Begin at the top of the entries below and write out every line through the one containing "النتائج: أظهرت الدراسة", excluding pictures.

*** The records Section Begins ***

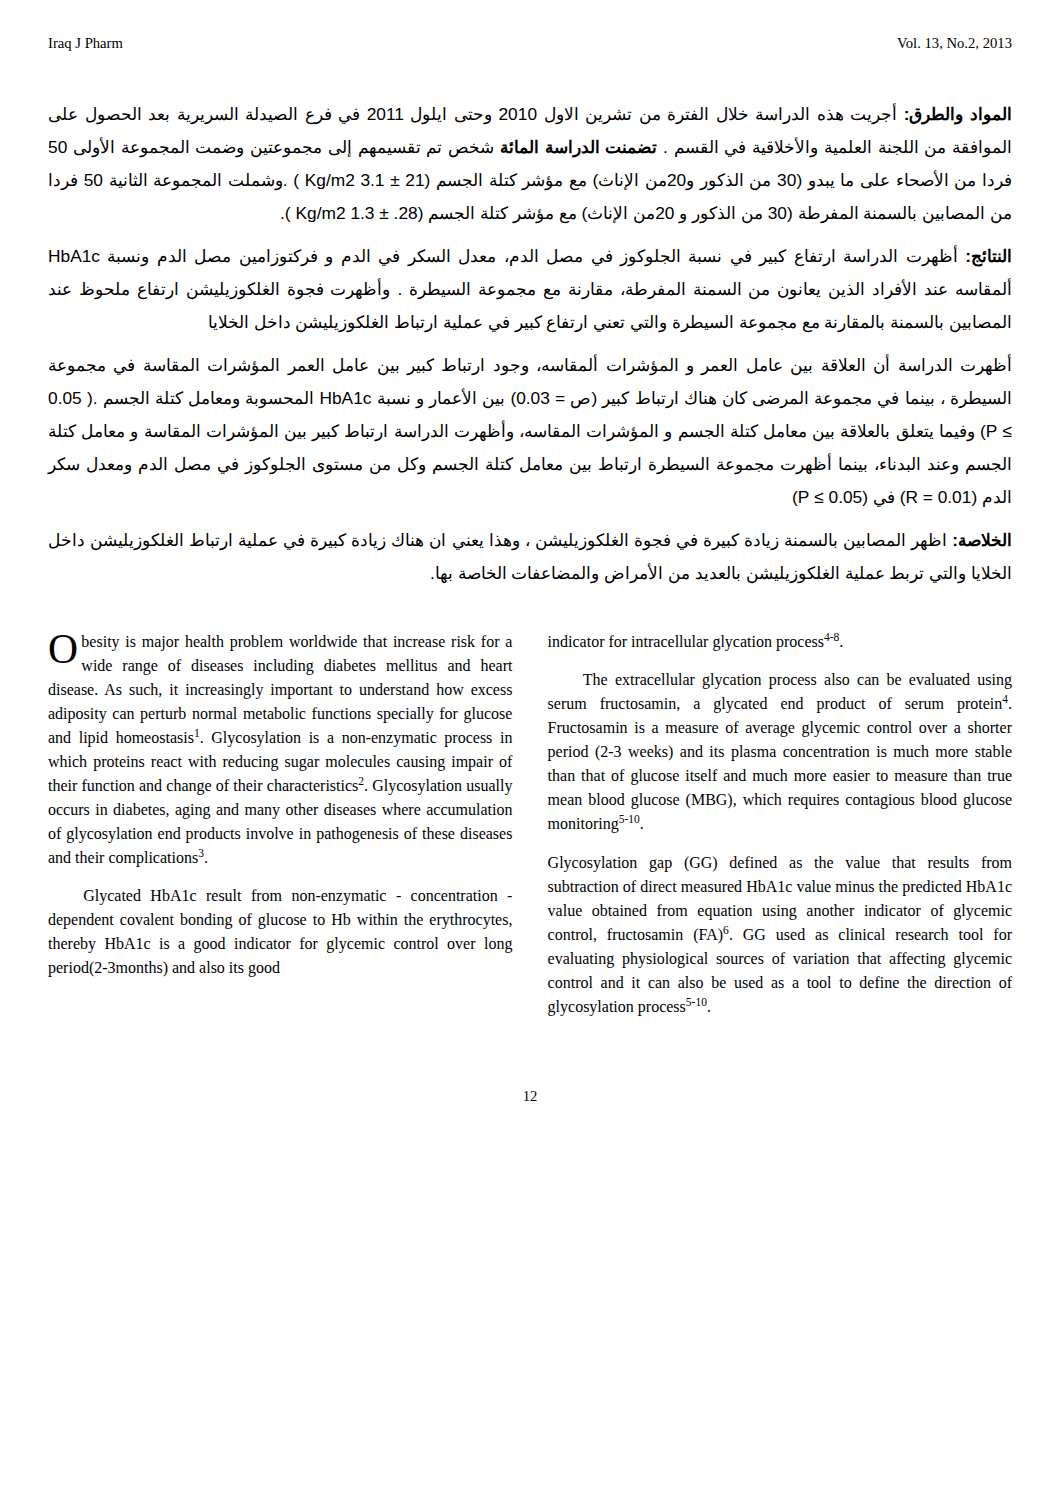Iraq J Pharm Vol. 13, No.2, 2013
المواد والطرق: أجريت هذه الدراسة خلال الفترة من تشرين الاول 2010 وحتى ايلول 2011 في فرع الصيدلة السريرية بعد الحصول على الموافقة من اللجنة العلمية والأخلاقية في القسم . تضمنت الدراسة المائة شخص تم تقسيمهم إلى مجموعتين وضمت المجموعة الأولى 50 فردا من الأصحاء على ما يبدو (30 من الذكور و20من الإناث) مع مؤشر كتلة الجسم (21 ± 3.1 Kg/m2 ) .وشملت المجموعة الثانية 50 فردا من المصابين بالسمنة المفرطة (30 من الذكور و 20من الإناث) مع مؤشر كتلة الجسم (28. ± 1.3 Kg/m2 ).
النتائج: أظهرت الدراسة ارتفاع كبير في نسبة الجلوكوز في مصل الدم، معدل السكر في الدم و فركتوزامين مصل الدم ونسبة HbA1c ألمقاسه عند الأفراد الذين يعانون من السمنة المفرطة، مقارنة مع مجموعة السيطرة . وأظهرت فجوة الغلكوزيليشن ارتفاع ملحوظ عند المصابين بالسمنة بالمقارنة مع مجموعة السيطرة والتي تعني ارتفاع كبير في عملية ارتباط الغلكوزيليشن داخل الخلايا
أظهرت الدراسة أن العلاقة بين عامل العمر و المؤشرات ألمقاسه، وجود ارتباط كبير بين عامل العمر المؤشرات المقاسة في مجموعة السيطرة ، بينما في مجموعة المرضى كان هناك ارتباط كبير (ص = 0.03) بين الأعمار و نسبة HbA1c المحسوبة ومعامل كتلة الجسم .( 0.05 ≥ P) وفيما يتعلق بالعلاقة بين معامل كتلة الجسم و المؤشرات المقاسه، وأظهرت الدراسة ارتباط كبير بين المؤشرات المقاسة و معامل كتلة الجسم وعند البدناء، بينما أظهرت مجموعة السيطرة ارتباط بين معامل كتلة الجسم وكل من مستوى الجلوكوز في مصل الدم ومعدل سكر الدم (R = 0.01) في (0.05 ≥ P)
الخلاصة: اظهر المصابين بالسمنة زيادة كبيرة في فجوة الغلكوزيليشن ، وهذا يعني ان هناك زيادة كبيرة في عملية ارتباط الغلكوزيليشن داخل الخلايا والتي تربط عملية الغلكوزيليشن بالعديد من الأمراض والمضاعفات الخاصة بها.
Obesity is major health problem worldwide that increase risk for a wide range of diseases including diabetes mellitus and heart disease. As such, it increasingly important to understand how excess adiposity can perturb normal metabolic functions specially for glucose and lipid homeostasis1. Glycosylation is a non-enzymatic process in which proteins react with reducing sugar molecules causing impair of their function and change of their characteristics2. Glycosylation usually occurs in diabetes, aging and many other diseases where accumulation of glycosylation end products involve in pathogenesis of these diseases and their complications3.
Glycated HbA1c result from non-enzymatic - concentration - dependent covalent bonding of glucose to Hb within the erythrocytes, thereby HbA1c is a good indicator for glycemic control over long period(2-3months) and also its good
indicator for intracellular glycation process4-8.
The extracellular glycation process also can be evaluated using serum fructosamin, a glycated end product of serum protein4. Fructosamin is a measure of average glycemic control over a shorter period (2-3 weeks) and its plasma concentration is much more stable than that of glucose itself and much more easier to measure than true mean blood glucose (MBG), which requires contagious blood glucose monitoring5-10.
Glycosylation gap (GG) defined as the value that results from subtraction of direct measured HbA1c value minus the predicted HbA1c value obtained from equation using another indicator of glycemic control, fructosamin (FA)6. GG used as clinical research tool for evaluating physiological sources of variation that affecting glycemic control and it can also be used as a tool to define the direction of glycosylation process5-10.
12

*** The records Section Ends ***

Response to the exercise
Iraq J Pharm Vol. 13, No.2, 2013
المواد والطرق: أجريت هذه الدراسة خلال الفترة من تشرين الاول 2010 وحتى ايلول 2011 في فرع الصيدلة السريرية بعد الحصول على الموافقة من اللجنة العلمية والأخلاقية في القسم . تضمنت الدراسة المائة شخص تم تقسيمهم إلى مجموعتين وضمت المجموعة الأولى 50 فردا من الأصحاء على ما يبدو (30 من الذكور و20من الإناث) مع مؤشر كتلة الجسم (21 ± 3.1 Kg/m2 ) .وشملت المجموعة الثانية 50 فردا من المصابين بالسمنة المفرطة (30 من الذكور و 20من الإناث) مع مؤشر كتلة الجسم (28. ± 1.3 Kg/m2 ).
النتائج: أظهرت الدراسة ارتفاع كبير في نسبة الجلوكوز في مصل الدم، معدل السكر في الدم و فركتوزامين مصل الدم ونسبة HbA1c ألمقاسه عند الأفراد الذين يعانون من السمنة المفرطة، مقارنة مع مجموعة السيطرة . وأظهرت فجوة الغلكوزيليشن ارتفاع ملحوظ عند المصابين بالسمنة بالمقارنة مع مجموعة السيطرة والتي تعني ارتفاع كبير في عملية ارتباط الغلكوزيليشن داخل الخلايا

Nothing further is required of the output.